Background: The coexistence of magnetite within protein aggregates in the brain is a typical pathologic feature of Alzheimer's disease (AD), and the formation of amyloid-beta (A beta) plaques induces critical impairment of cognitive function. Objective: This study aimed to investigate the therapeutic effect of proton stimulation (PS) targeting plaque magnetite in the transgenic AD mouse brain.
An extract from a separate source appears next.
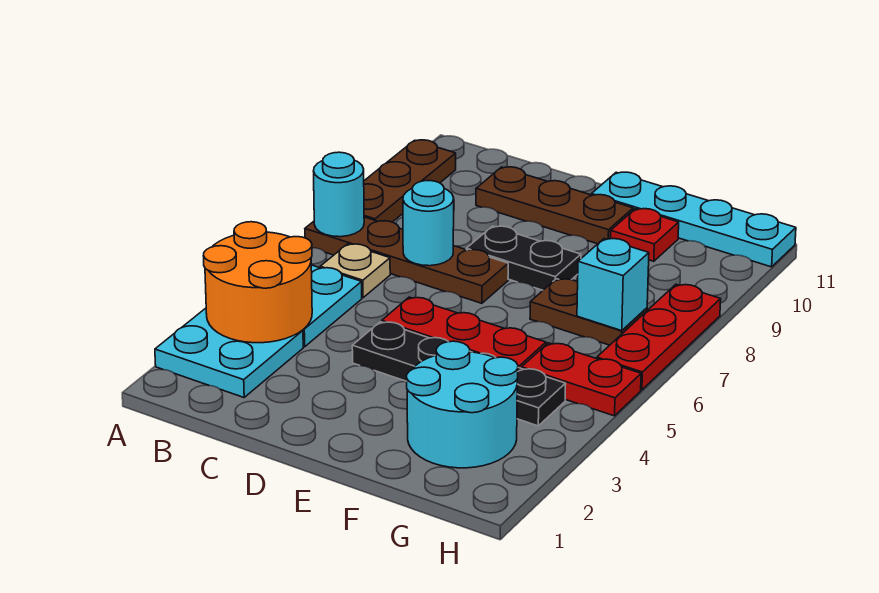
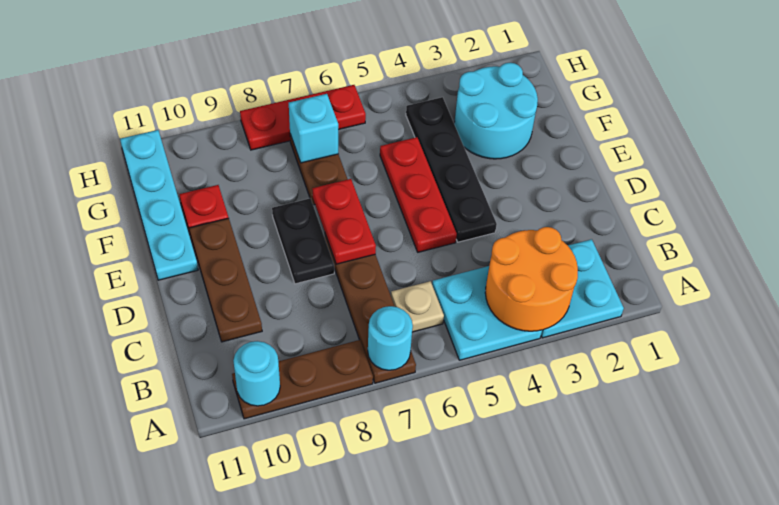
cyan round brick C7 level 2 -> cyan round brick A10 level 2
red plate G5:H5 level 1 -> red plate D7:E7 level 2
Methods: A proton transmission beam was applied to the whole mouse brain at a single entrance dose of 2 or 4 Gy to test the effect of disruption of magnetite-containing A beta plaques by electron emission from magnetite. The reduction in A beta plaque burden and the cognitive function of the PS-treated mouse group were assayed by histochemical analysis and memory tests, respectively. A beta-magnetite and A beta fibrils were treated with PS to investigate the breakdown of the amyloid protein matrix. Results: Single PS induced a 48-87% reduction in both the amyloid plaque burden and ferrous-containing magnetite level in the early-onset AD mouse brain while saving normal tissue. The overall A beta plaque burden (68-82%) and (94-97%) hippocampal magnetite levels were reduced in late onset AD mice that showed improvements in cognitive function after PS compared with untreated AD mice (p < 0.001). Analysis of amyloid fibrils after exposure to a single 2 or 4 Gy proton transmission beam demonstrated that the protein matrix was broken down only in magnetite-associated A beta fibrils. Conclusion: Single PS targeting plaque magnetite effectively decreases the amyloid plaque burden and the ferrous-containing magnetite level, and this effect is useful for memory recovery.

Automated summary

The study demonstrated that proton stimulation targeting plaque magnetite effectively reduces amyloid plaque burden and ferrous-containing magnetite level in the AD mouse brain, leading to cognitive function improvements and memory recovery.